[DATA PROVIDED Boundary: Start]

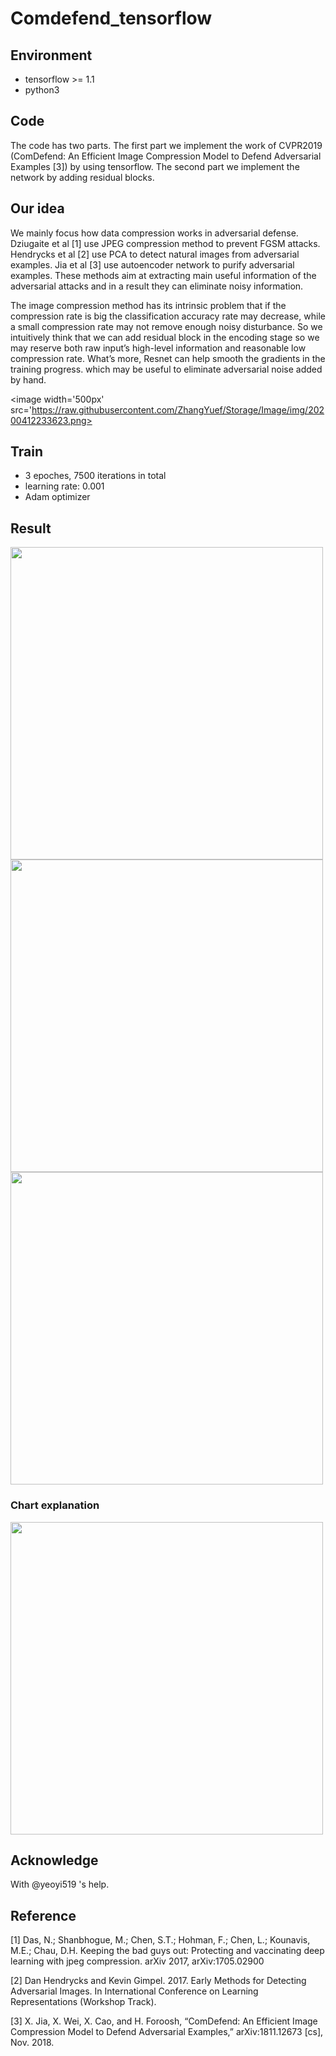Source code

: # Comdefend_tensorflow

## Environment
- tensorflow >= 1.1
- python3

## Code
The code has two parts. The first part we implement the work of CVPR2019 (ComDefend: An Efficient Image Compression Model to Defend Adversarial Examples [3]) by using tensorflow. The second part we implement the network by adding residual blocks.

## Our idea
We mainly focus how data compression works in adversarial defense. Dziugaite et al [1] use JPEG compression method to prevent FGSM attacks. Hendrycks et al [2] use PCA to detect natural images from adversarial examples. Jia et al [3] use autoencoder network to purify adversarial examples. These methods aim at extracting main useful information of the adversarial attacks and in a result they can eliminate noisy information.

The image compression method has its intrinsic problem that if the compression rate is big the classification accuracy rate may decrease, while a small compression rate may not remove enough noisy disturbance. So we intuitively think that we can add residual block in the encoding stage so we may reserve both raw input’s high-level information and reasonable low compression rate. What’s more, Resnet can help smooth the gradients in the training progress. which may be useful to eliminate adversarial noise added by hand.

<image width='500px' src='https://raw.githubusercontent.com/ZhangYuef/Storage/Image/img/20200412233623.png>

## Train
- 3 epoches, 7500 iterations in total
- learning rate: 0.001
- Adam optimizer

## Result

<image width='500px' src='https://raw.githubusercontent.com/ZhangYuef/Storage/Image/img/20200412233755.png'>
<image width='500px' src='https://raw.githubusercontent.com/ZhangYuef/Storage/Image/img/20200412233827.png'>
<image width='500px' src='https://raw.githubusercontent.com/ZhangYuef/Storage/Image/img/20200412233937.png'>

### Chart explanation
<image width='500px' src='https://raw.githubusercontent.com/ZhangYuef/Storage/Image/img/20200412234339.png'>


## Acknowledge

With @yeoyi519 's help.

 ## Reference
[1] Das, N.; Shanbhogue, M.; Chen, S.T.; Hohman, F.; Chen, L.; Kounavis, M.E.; Chau, D.H. Keeping the bad guys out: Protecting and vaccinating deep learning with jpeg compression. arXiv 2017, arXiv:1705.02900

[2] Dan Hendrycks and Kevin Gimpel. 2017. Early Methods for Detecting Adversarial Images. In International Conference on Learning Representations (Workshop Track).

[3] X. Jia, X. Wei, X. Cao, and H. Foroosh, “ComDefend: An Efficient Image Compression Model to Defend Adversarial Examples,” arXiv:1811.12673 [cs], Nov. 2018.
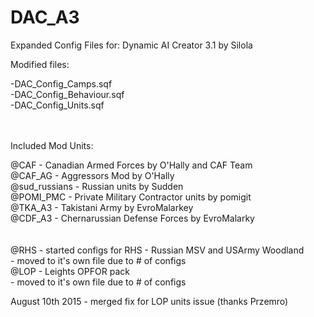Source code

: DAC_A3
======


Expanded Config Files for:
Dynamic AI Creator 3.1 by Silola

Modified files:<br>

-DAC_Config_Camps.sqf<br>
-DAC_Config_Behaviour.sqf<br>
-DAC_Config_Units.sqf<br>
<br><br>

Included Mod Units:<br>

@CAF - Canadian Armed Forces by O'Hally and CAF Team<br>
@CAF_AG - Aggressors Mod by O'Hally<br>
@sud_russians - Russian units by Sudden<br>
@POMI_PMC - Private Military Contractor units by pomigit<br>
@TKA_A3 - Takistani Army by EvroMalarkey<br>
@CDF_A3 - Chernarussian Defense Forces by EvroMalarky<br>
<br><br>
@RHS - started configs for RHS - Russian MSV and USArmy Woodland<br>
	- moved to it's own file due to # of configs<br>
@LOP - Leights OPFOR pack<br>
	- moved to it's own file due to # of configs<br>

August 10th 2015 - merged fix for LOP units issue (thanks Przemro)
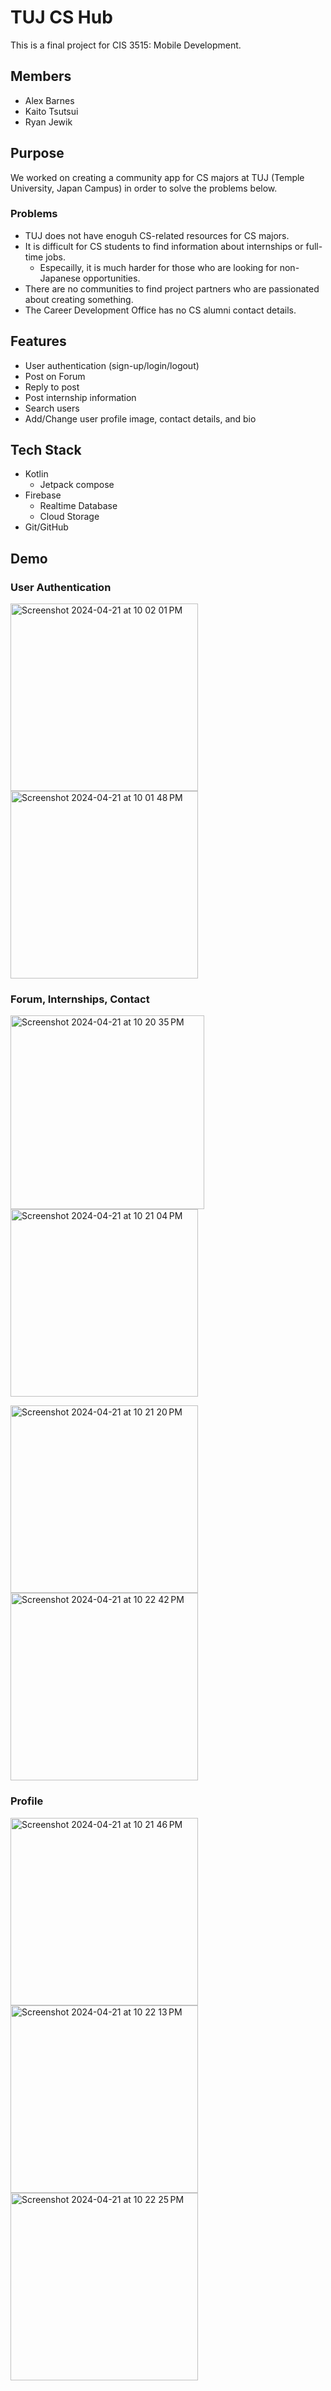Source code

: # TUJ CS Hub
This is a final project for CIS 3515: Mobile Development.

## Members
- Alex Barnes
- Kaito Tsutsui
- Ryan Jewik

## Purpose
We worked on creating a community app for CS majors at TUJ (Temple University, Japan Campus) in order to solve the problems below.

### Problems
- TUJ does not have enoguh CS-related resources for CS majors.
- It is difficult for CS students to find information about internships or full-time jobs.
  - Especailly, it is much harder for those who are looking for non-Japanese opportunities.
- There are no communities to find project partners who are passionated about creating something.
- The Career Development Office has no CS alumni contact details.

## Features
- User authentication (sign-up/login/logout)
- Post on Forum
- Reply to post
- Post internship information
- Search users
- Add/Change  user profile image, contact details, and bio

## Tech Stack
- Kotlin
  - Jetpack compose 
- Firebase
  - Realtime Database
  - Cloud Storage
- Git/GitHub

## Demo
### User Authentication
<p>
  <img width="300" alt="Screenshot 2024-04-21 at 10 02 01 PM" src="https://github.com/ktsu2i/tuj-cs-app/assets/101069375/1ec3ae5c-f02d-4347-975a-c7bbb812596d">
  <img width="300" alt="Screenshot 2024-04-21 at 10 01 48 PM" src="https://github.com/ktsu2i/tuj-cs-app/assets/101069375/e4f84760-b47c-4b38-bd79-614907258ea5">
</p>

### Forum, Internships, Contact
<p>
  <img width="310" alt="Screenshot 2024-04-21 at 10 20 35 PM" src="https://github.com/ktsu2i/tuj-cs-app/assets/101069375/3cbaca6d-9ddf-49cf-a1ac-f7baba69e098">
  <img width="300" alt="Screenshot 2024-04-21 at 10 21 04 PM" src="https://github.com/ktsu2i/tuj-cs-app/assets/101069375/f62901d7-4ef3-4dcf-8ee2-b99d5c168714">
</p>
<p>
  <img width="300" alt="Screenshot 2024-04-21 at 10 21 20 PM" src="https://github.com/ktsu2i/tuj-cs-app/assets/101069375/a99b7422-7142-43a7-a03e-8191f9198b99">
  <img width="300" alt="Screenshot 2024-04-21 at 10 22 42 PM" src="https://github.com/ktsu2i/tuj-cs-app/assets/101069375/4edad1d7-9cc1-4586-9ceb-4ef7061f0706">
</p>

### Profile
<p>
  <img width="300" alt="Screenshot 2024-04-21 at 10 21 46 PM" src="https://github.com/ktsu2i/tuj-cs-app/assets/101069375/3f864dc5-56b5-411d-9c22-de1c52af87eb">
  <img width="300" alt="Screenshot 2024-04-21 at 10 22 13 PM" src="https://github.com/ktsu2i/tuj-cs-app/assets/101069375/825c2db6-7e9e-486b-94c4-59211d7243eb">
  <img width="300" alt="Screenshot 2024-04-21 at 10 22 25 PM" src="https://github.com/ktsu2i/tuj-cs-app/assets/101069375/71c97731-6522-42b8-968c-00666f4a2ca3">
</p>
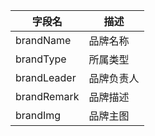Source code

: |字段名|描述|
|--|--|
|brandName|品牌名称|
|brandType|所属类型|
|brandLeader|品牌负责人|
|brandRemark|品牌描述|
|brandImg|品牌主图|

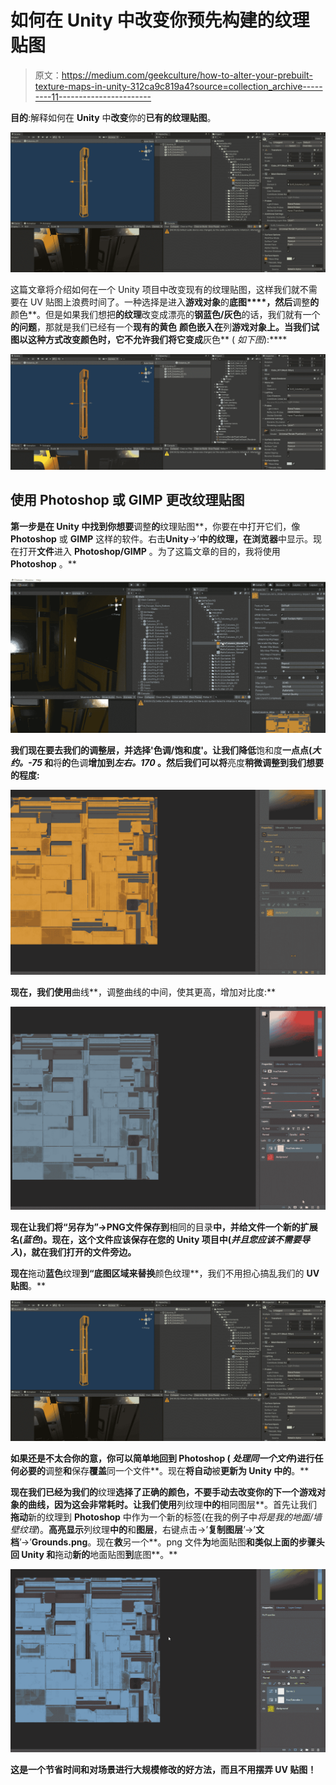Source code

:# 如何在 Unity 中改变你预先构建的纹理贴图

> 原文：<https://medium.com/geekculture/how-to-alter-your-prebuilt-texture-maps-in-unity-312ca9c819a4?source=collection_archive---------11----------------------->

**目的**:解释如何在 **Unity** 中**改变**你的**已有的纹理贴图**。

![](img/d01610e45b9e42d9a3bde7cf6d2262ab.png)

这篇文章将介绍如何在一个 Unity 项目中改变现有的纹理贴图，这样我们就不需要在 UV 贴图上浪费时间了。一种选择是进入**游戏对象**的**底图****，然后**调整**的**颜色**。但是如果我们想把**的纹理**改变成漂亮的**钢蓝色/灰色**的话，我们就有一个**的问题**，那就是我们已经有一个**现有的黄色** **颜色嵌入在**列**游戏对象上。当我们试图以这种方式改变颜色时，它不允许我们将它变成**灰色** ( *如下图*):****

**![](img/a01ca029bc968623322bc567aaad773c.png)**

## **使用 Photoshop 或 GIMP 更改纹理贴图**

**第一步是在 **Unity** 中找到你想要**调整**的**纹理贴图**，你要在中打开它们，像 **Photoshop** 或 **GIMP** 这样的软件。右击**Unity**→’**中的纹理，在浏览器**中显示。现在打开**文件**进入 **Photoshop/GIMP** 。为了这篇文章的目的，我将使用 **Photoshop** 。**

**![](img/d390f5b25b45129567c4784df7feaf31.png)**

**我们现在要去我们的调整层，并选择'**色调/饱和度**'。让我们降低**饱和度**一点点(*大约。-75* 和**将**的**色调**增加到*左右。170* 。然后我们可以将**亮度**稍微调整到我们想要的程度:**

**![](img/840179b4e45054a3514662d0a06fbd5a.png)**

**现在，我们使用**曲线**，调整曲线的中间，使其更高，增加对比度:**

**![](img/aafbfaaf9d5ba5596abeb2abeec2962a.png)**

**现在让我们将“**另存为**”→**PNG**文件保存到**相同的目录**中，并给文件一个新的扩展名(*蓝色*)。现在，这个文件应该保存在您的 **Unity** 项目中(*并且您应该不需要导入*)，就在我们打开的文件旁边。**

**现在**拖动**蓝色**纹理**到“**底图**区域来替换**颜色纹理**，我们不用担心搞乱我们的 **UV 贴图**。**

**![](img/d01610e45b9e42d9a3bde7cf6d2262ab.png)**

**如果还是不太合你的意，你可以简单地回到 **Photoshop** ( *处理同一个文件*)进行任何必要的**调整**和**保存**覆盖**同一个文件**。现在**将自动**被**更新为 **Unity** 中的**。**

**现在我们已经为我们的**纹理**选择了正确的颜色，不要手动去改变你的下一个游戏对象的曲线，因为这会非常耗时。让我们使用**列纹理**中的**相同图层**。首先让我们**拖动**新的纹理到 **Photoshop** 中作为一个新的标签(在我的例子中*将是我的地面/墙壁纹理*)。**高亮显示**列纹理**中的**和**图层**，右键点击→’**复制图层**’→’**文档**’→’**Grounds.png**。现在**救**另一个**。png 文件**为**地面贴图**和类似上面的步骤头回 **Unity** 和**拖动**新的**地面贴图**到**底图**。**

**![](img/68a4df4d08b5334f716d1d74fcddfc20.png)**

**这是一个节省时间和对场景进行大规模修改的好方法，而且不用摆弄 UV 贴图！**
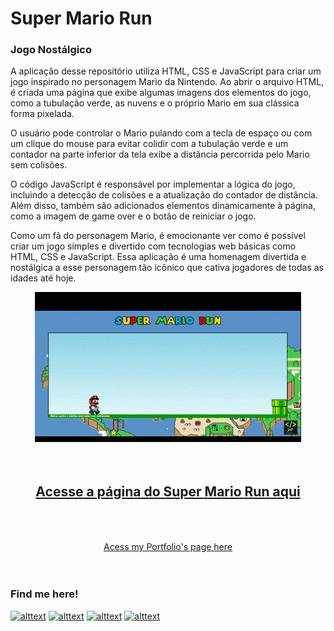 # Super Mario Run
### Jogo Nostálgico

A aplicação desse repositório utiliza HTML, CSS e JavaScript para criar um jogo inspirado no personagem Mario da Nintendo.
Ao abrir o arquivo HTML, é criada uma página que exibe algumas imagens dos elementos do jogo, como a tubulação verde, as nuvens e o próprio Mario em sua clássica forma pixelada.

O usuário pode controlar o Mario pulando com a tecla de espaço ou com um clique do mouse para evitar colidir com a tubulação verde e um contador na parte inferior da tela exibe a distância percorrida pelo Mario sem colisões.

O código JavaScript é responsável por implementar a lógica do jogo, incluindo a detecção de colisões e a atualização do contador de distância.
Além disso, também são adicionados elementos dinamicamente à página, como a imagem de game over e o botão de reiniciar o jogo.

Como um fã do personagem Mario, é emocionante ver como é possível criar um jogo simples e divertido com tecnologias web básicas como HTML, CSS e JavaScript.
Essa aplicação é uma homenagem divertida e nostálgica a esse personagem tão icônico que cativa jogadores de todas as idades até hoje.

<div align="center">

![portfolio image](https://github.com/Jof92/supermariorun.github.io/blob/main/img/super%20mario%20run.gif) <br><br><br>
 
## <a href="img/super mario run2.gif"> Acesse a página do Super Mario Run aqui</a> <br><br><br>

</div> 
<div align="center">
<a href="https://jof92.github.io/jofPortfolio.github.io/switch_index.html"> Acess my Portfolio's page here </a> <br><br><br>
</div>

### Find me here!


[![alttext](https://img.icons8.com/color/48/linkedin-circled--v1.png)](https://www.linkedin.com/in/jof-frota/) [![alttext](https://img.icons8.com/cute-clipart/48/instagram-new.png)](https://www.instagram.com/js.frota/) [![alttext](https://img.icons8.com/color/48/whatsapp--v1.png)](https://wa.me/+5585996204919) [![alttext](https://img.icons8.com/color/48/apple-mail.png)](jof@frota@hotmail.com)

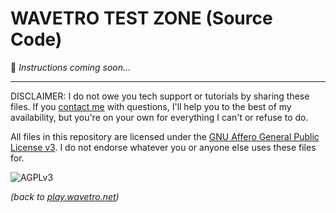 # WAVETRO TEST ZONE (Source Code)

🔨 *Instructions coming soon...*

---------------------------------------------------------------------------

DISCLAIMER: I do not owe you tech support or tutorials by sharing these files. If you [contact me](https://wavetro.net/contact) with questions, I'll help you to the best of my availability, but you're on your own for everything I can't or refuse to do.

All files in this repository are licensed under the [GNU Affero General Public License v3](https://www.gnu.org/licenses/agpl-3.0.en.html). I do not endorse whatever you or anyone else uses these files for.

![AGPLv3](https://www.gnu.org/graphics/agplv3-155x51.png)

*(back to [play.wavetro.net](https://play.wavetro.net/))*
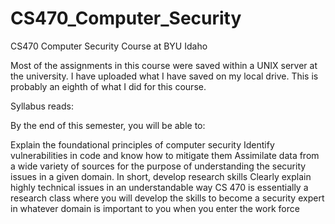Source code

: # CS470_Computer_Security
CS470 Computer Security Course at BYU Idaho

Most of the assignments in this course were 
saved within a UNIX server at the university. 
I have uploaded what I have saved on my local 
drive. This is probably an eighth of what I 
did for this course.

Syllabus reads:

By the end of this semester, you will be able to:

Explain the foundational principles of computer security
Identify vulnerabilities in code and know how to mitigate them
Assimilate data from a wide variety of sources for the purpose of 
understanding the security issues in a given domain. In short, 
develop research skills
Clearly explain highly technical issues in an understandable way
CS 470 is essentially a research class where you will develop the 
skills to become a security expert in whatever domain is important 
to you when you enter the work force
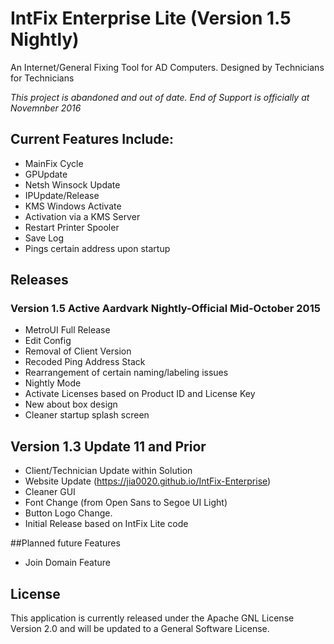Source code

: # IntFix Enterprise Lite (Version 1.5 Nightly)
An Internet/General Fixing Tool for AD Computers. 
Designed by Technicians for Technicians

_This project is abandoned and out of date. End of Support is officially at Novemnber 2016_
## Current Features Include:
- MainFix Cycle
 - GPUpdate
 - Netsh Winsock Update
 - IPUpdate/Release
- KMS Windows Activate
 - Activation via a KMS Server
- Restart Printer Spooler
- Save Log
- Pings certain address upon startup

## Releases

### Version 1.5		Active Aardvark		Nightly-Official	Mid-October 2015
- MetroUI Full Release
- Edit Config
- Removal of Client Version
- Recoded Ping Address Stack
- Rearrangement of certain naming/labeling issues
- Nightly Mode
- Activate Licenses based on Product ID and License Key
- New about box design
- Cleaner startup splash screen

## Version 1.3 Update 11 and Prior
- Client/Technician Update within Solution
- Website Update (https://jia0020.github.io/IntFix-Enterprise)
- Cleaner GUI
- Font Change (from Open Sans to Segoe UI Light)
- Button Logo Change.
- Initial Release based on IntFix Lite code

##Planned future Features
- Join Domain Feature

## License
This application is currently released under the Apache GNL License Version 2.0 and will be updated to a General Software License.
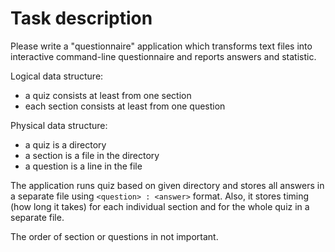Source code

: # Task description
Please write a "questionnaire" application which transforms text files into interactive command-line questionnaire and reports answers and statistic.

Logical data structure:
- a quiz consists at least from one section
- each section consists at least from one question

Physical data structure:
- a quiz is a directory
- a section is a file in the directory
- a question is a line in the file

The application runs quiz based on given directory and stores all answers in a separate file using `<question> : <answer>` format. Also, it stores timing (how long it takes) for each individual section and for the whole quiz in a separate file.

The order of section or questions in not important.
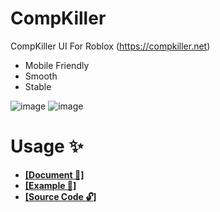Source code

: # CompKiller
CompKiller UI For Roblox (https://compkiller.net)

- Mobile Friendly
- Smooth
- Stable

![image](https://github.com/user-attachments/assets/b1c3a6d2-ef1f-42eb-91fe-cbdc2ce17721) ![image](https://github.com/user-attachments/assets/014e077b-0064-4d56-b0b0-d12e989e64f2)

# Usage ✨
- [**[Document 📝]**](https://cat-sus.gitbook.io/compkiller/documents/interface)
- [**[Example 🏫]**](https://github.com/4lpaca-pin/CompKiller/blob/main/examples/Full.luau)
- [**[Source Code 🔓]**](https://github.com/4lpaca-pin/CompKiller/blob/main/src/source.luau)
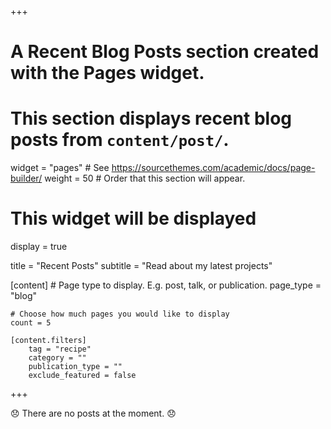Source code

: +++
# A Recent Blog Posts section created with the Pages widget.
# This section displays recent blog posts from `content/post/`.

widget = "pages"  # See https://sourcethemes.com/academic/docs/page-builder/
weight = 50  # Order that this section will appear.

# This widget will be displayed
display = true

title = "Recent Posts"
subtitle = "Read about my latest projects"

[content]
	# Page type to display. E.g. post, talk, or publication.
	page_type = "blog"

	# Choose how much pages you would like to display
	count = 5

	[content.filters]
		tag = "recipe"
		category = ""
		publication_type = ""
		exclude_featured = false
+++

:disappointed: There are no posts at the moment. :disappointed:
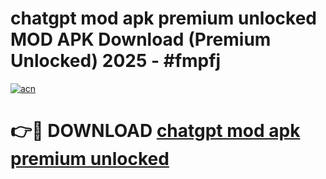 # chatgpt mod apk premium unlocked MOD APK Download (Premium Unlocked) 2025 - #fmpfj

[![acn](https://github.com/user-attachments/assets/0f9c940e-d8b0-45ae-aac7-cd30a18b3e1c)](https://app.mediaupload.pro?title=chatgpt_mod_apk_premium_unlocked&ref=22-F3)

# 👉🔴 DOWNLOAD [chatgpt mod apk premium unlocked](https://app.mediaupload.pro?title=chatgpt_mod_apk_premium_unlocked&ref=22-F3)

[DATA PROVIDED Boundary: End]

* **ACTION ITEM**
Using the data above, return each line that includes the word "personagem".

* **EXERCISE OUTPUT**
A aplicação desse repositório utiliza HTML, CSS e JavaScript para criar um jogo inspirado no personagem Mario da Nintendo.
Como um fã do personagem Mario, é emocionante ver como é possível criar um jogo simples e divertido com tecnologias web básicas como HTML, CSS e JavaScript.
Essa aplicação é uma homenagem divertida e nostálgica a esse personagem tão icônico que cativa jogadores de todas as idades até hoje.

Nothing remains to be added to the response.